Dönmedolap hikâyesi, bu iki enteresan metnin arasında bağlantı kurulabilecek en tırışka noktalardan biri; daha neler neler var: Mustafa Sait Bey'in Avrupa karşısında ezilmeme, süngüyü dik tutma kaygıları, karşısındaki somut üstünlüğe karşı ahlâkta galip gelme çabasıyla Paris'in fahişelerini, yoksullarını uzun uzun anlatışı; öte yanda Ali Vasıb Efendi'nin gamsızlığı, sefahat düşkünlüğü, işgörmezliğine, kaderciliğine karşı, sonra Cumhuriyet idaresine karşı ikircikli tavırları; her iki metnin arka planındaki portreler (ki Şehzade'nin aktardıkları, Osmanlı ile Cumhuriyet arasındaki personel temelli mecburi devamlılığı açması bakımından önemli)... Değinilebilecek bir sürü sağlam konu var. Ama hem henüz Ali Vasıb Efendi'nin hatıratını bitiremedim; hem de bir şekilde, daha derinlikli yazılar yazabilmeyi filan beklemeden blogu sürdürmem gerek. O yüzden şimdilik bu iki tanıklığa değinmekle yetineyim. (Kötü post için neredeyse özür dileyesi olmak?)

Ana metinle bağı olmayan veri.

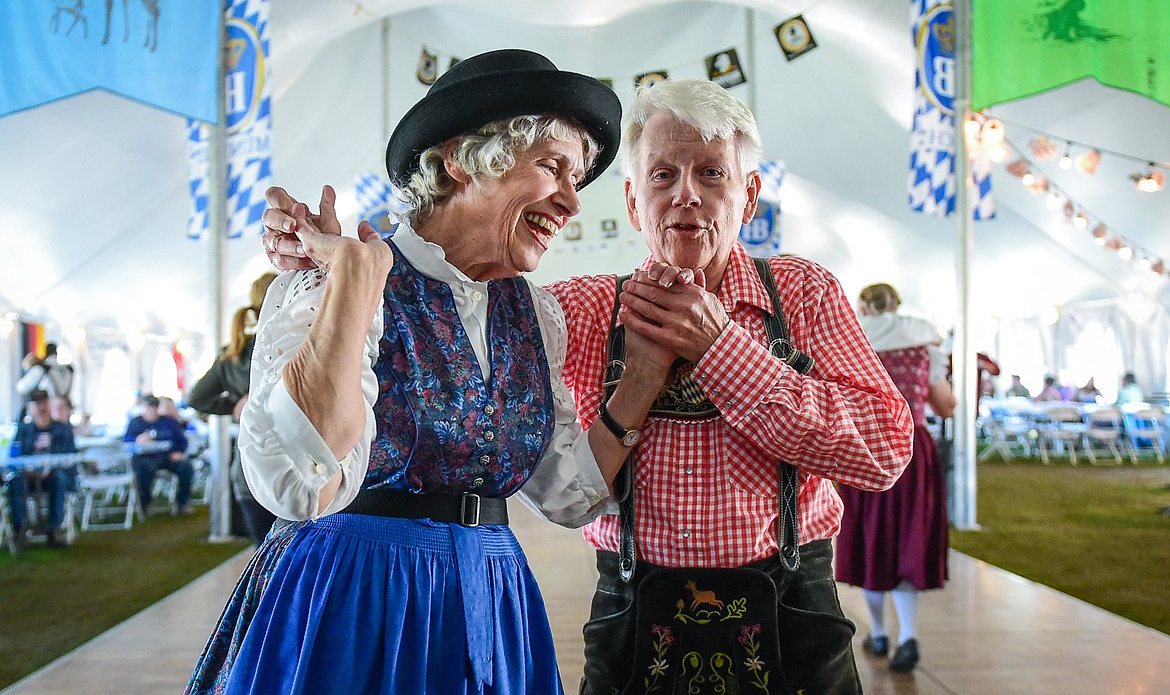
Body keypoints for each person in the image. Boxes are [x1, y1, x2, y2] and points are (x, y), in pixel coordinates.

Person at [261, 76, 913, 694]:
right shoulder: (576, 310)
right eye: (662, 175)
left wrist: (722, 351)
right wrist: (333, 279)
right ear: (634, 202)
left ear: (750, 195)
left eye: (712, 174)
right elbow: (453, 298)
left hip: (790, 606)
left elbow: (885, 451)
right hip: (623, 609)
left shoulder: (801, 293)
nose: (686, 194)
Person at [188, 49, 630, 694]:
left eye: (578, 178)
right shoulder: (333, 279)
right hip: (356, 596)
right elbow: (294, 484)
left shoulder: (535, 313)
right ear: (458, 160)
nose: (570, 200)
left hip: (493, 592)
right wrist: (350, 288)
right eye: (552, 167)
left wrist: (641, 377)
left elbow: (568, 495)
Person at [835, 283, 956, 674]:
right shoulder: (924, 343)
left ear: (866, 307)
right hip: (914, 448)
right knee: (908, 536)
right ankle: (908, 636)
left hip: (867, 445)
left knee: (874, 537)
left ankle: (880, 632)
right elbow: (947, 405)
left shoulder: (854, 339)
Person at [187, 271, 279, 546]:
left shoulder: (234, 353)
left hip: (249, 471)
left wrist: (239, 405)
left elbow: (197, 398)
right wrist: (244, 405)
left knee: (264, 563)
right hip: (289, 469)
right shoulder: (288, 346)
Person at [5, 389, 77, 550]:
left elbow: (70, 457)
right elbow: (14, 456)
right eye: (37, 404)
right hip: (28, 477)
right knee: (16, 481)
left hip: (53, 476)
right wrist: (28, 469)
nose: (41, 407)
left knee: (59, 479)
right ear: (30, 407)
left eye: (43, 403)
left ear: (48, 404)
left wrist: (49, 469)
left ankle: (53, 530)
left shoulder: (62, 429)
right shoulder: (23, 430)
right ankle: (20, 529)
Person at [123, 393, 194, 515]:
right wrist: (137, 440)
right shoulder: (136, 423)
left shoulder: (168, 422)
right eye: (149, 406)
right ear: (144, 407)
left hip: (167, 457)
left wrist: (179, 452)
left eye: (155, 406)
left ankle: (182, 503)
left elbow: (182, 440)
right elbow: (126, 441)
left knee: (186, 468)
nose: (152, 409)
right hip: (145, 458)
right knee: (144, 469)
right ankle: (145, 502)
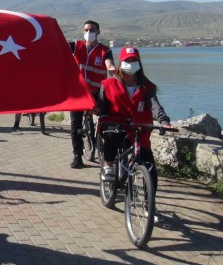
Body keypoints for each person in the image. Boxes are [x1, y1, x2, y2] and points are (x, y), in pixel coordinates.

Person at [94, 46, 173, 222]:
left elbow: (155, 106)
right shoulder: (108, 84)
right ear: (120, 63)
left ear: (139, 63)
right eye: (127, 61)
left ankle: (149, 204)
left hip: (138, 129)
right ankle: (108, 167)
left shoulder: (147, 87)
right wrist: (96, 108)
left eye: (133, 61)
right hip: (114, 125)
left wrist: (164, 121)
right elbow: (101, 106)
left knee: (150, 169)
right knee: (112, 137)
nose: (130, 64)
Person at [68, 20, 116, 168]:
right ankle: (77, 156)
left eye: (92, 30)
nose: (89, 33)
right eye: (86, 30)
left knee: (108, 120)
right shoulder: (77, 46)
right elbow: (59, 46)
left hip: (97, 93)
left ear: (98, 32)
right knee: (75, 126)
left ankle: (107, 153)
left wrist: (120, 78)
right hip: (79, 93)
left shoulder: (105, 50)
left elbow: (110, 66)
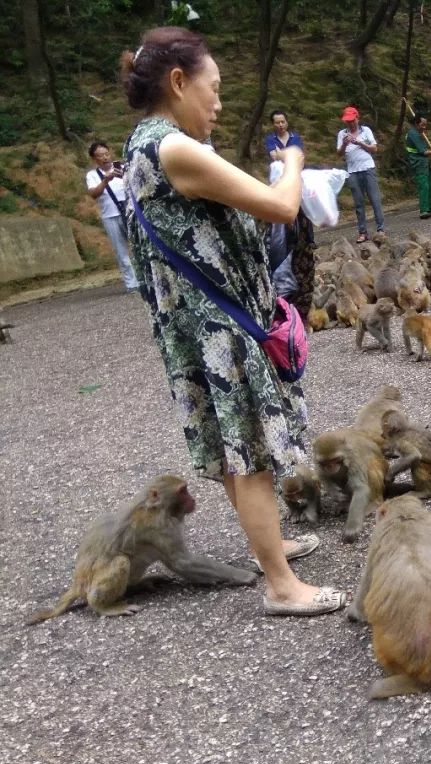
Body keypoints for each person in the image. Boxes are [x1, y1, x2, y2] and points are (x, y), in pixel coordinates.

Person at [120, 26, 347, 616]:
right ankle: (280, 584)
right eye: (213, 88)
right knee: (250, 452)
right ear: (177, 82)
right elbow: (282, 206)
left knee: (232, 449)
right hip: (220, 328)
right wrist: (294, 160)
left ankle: (270, 544)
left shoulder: (142, 143)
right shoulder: (171, 147)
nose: (219, 103)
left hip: (197, 325)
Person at [263, 110, 315, 311]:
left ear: (287, 122)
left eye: (283, 121)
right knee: (284, 219)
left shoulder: (295, 137)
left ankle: (306, 239)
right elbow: (275, 156)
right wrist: (289, 157)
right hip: (280, 185)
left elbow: (296, 157)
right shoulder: (270, 139)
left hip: (297, 183)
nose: (280, 125)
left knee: (302, 214)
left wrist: (284, 156)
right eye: (276, 122)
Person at [86, 141, 138, 292]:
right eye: (100, 156)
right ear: (94, 159)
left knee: (139, 247)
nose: (105, 158)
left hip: (130, 212)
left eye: (106, 154)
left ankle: (146, 280)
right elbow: (94, 194)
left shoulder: (122, 168)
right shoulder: (92, 175)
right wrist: (105, 180)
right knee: (121, 251)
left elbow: (137, 185)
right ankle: (132, 284)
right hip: (110, 216)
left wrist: (124, 177)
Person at [336, 105, 385, 244]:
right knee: (358, 203)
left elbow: (374, 149)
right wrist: (345, 144)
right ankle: (362, 232)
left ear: (357, 118)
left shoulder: (366, 131)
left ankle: (380, 229)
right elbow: (339, 153)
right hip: (352, 171)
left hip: (368, 168)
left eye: (352, 120)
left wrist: (359, 142)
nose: (350, 123)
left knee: (375, 200)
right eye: (348, 121)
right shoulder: (342, 134)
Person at [405, 114, 431, 218]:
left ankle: (430, 209)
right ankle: (424, 211)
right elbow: (423, 151)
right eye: (422, 125)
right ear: (416, 124)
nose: (424, 127)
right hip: (418, 163)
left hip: (424, 164)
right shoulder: (413, 134)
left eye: (425, 125)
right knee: (424, 186)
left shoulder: (418, 133)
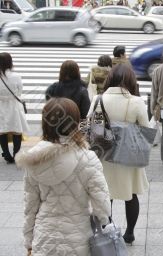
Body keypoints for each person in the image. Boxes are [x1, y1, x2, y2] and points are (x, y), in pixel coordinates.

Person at [16, 98, 111, 256]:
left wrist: (28, 240)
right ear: (75, 123)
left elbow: (30, 206)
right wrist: (104, 223)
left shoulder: (33, 160)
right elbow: (103, 206)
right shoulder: (87, 158)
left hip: (45, 237)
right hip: (79, 237)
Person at [88, 64, 149, 245]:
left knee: (106, 195)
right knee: (131, 195)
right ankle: (129, 233)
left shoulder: (98, 98)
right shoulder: (136, 102)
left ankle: (108, 229)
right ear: (131, 80)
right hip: (128, 156)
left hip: (103, 156)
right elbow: (146, 130)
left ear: (110, 79)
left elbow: (90, 124)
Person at [0, 52, 29, 164]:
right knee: (17, 130)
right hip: (14, 106)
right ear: (10, 63)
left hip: (1, 105)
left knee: (2, 131)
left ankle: (6, 155)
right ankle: (16, 154)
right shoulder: (16, 76)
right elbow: (20, 91)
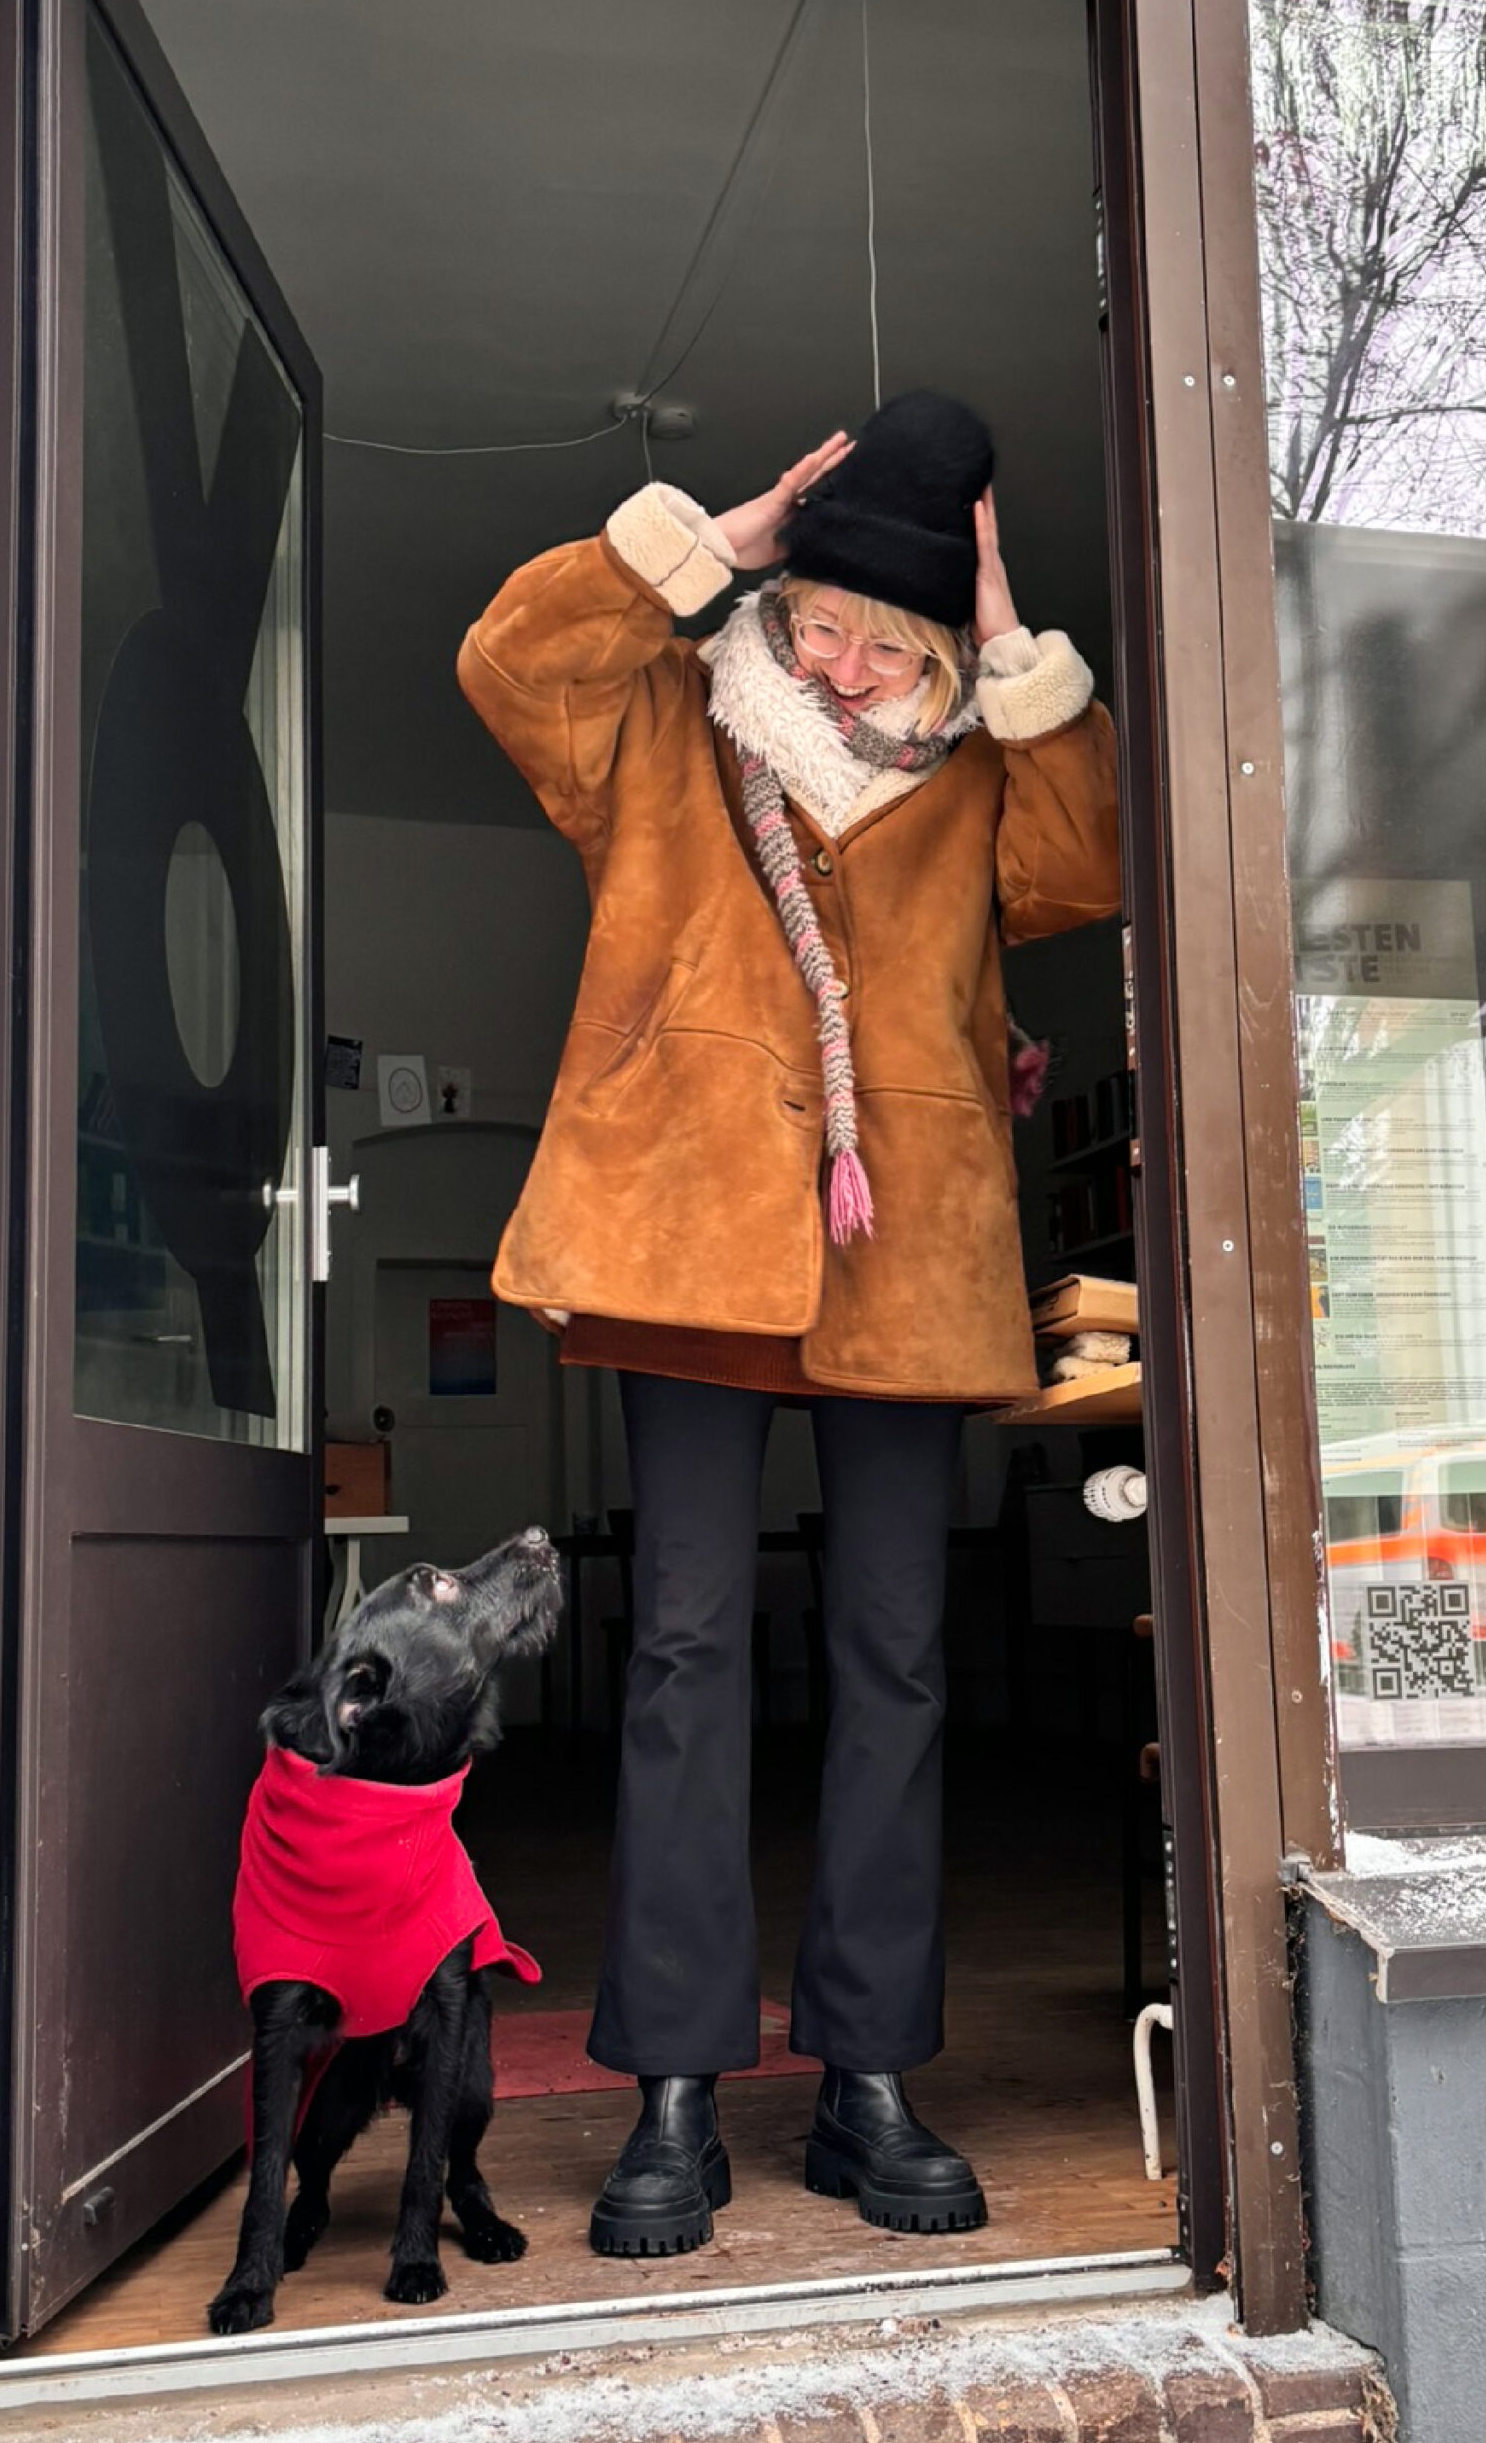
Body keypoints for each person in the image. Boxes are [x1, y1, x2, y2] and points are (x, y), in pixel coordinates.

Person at [458, 390, 1120, 2256]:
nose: (834, 662)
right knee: (682, 1654)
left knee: (896, 1661)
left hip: (904, 1258)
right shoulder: (673, 714)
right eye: (816, 620)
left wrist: (1012, 646)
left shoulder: (976, 769)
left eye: (881, 642)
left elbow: (1089, 867)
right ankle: (673, 2085)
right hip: (689, 1244)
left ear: (936, 652)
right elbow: (510, 666)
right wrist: (718, 542)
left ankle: (868, 2076)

Ek: Bir de şunu belirteyim. Mustafa Sait Bey'in seyahatnamesi, asker emeklisi, 'amatör' tarih araştırmacısı Burhan Günaysu tarafından, Şehzade'nin hatıratı ise, oğlu Osman Selahaddin Osmanoğlu tarafından yayına hazırlanmış. Şehzade'nin hatıratında gerçek bir tarihçinin editörlüğünün eksikliği ciddi biçimde hissediliyor. Anlattığı şeyler, tamamıyla kişisel anılar değil; siyasi tarihe ilişkin pek çok önemli kişi ve olaydan bahsediyor ama nasıl bahsettiğini, doğruyu mu yanlışı mı söylediğini tam sağlıklı şekilde tartamıyoruz.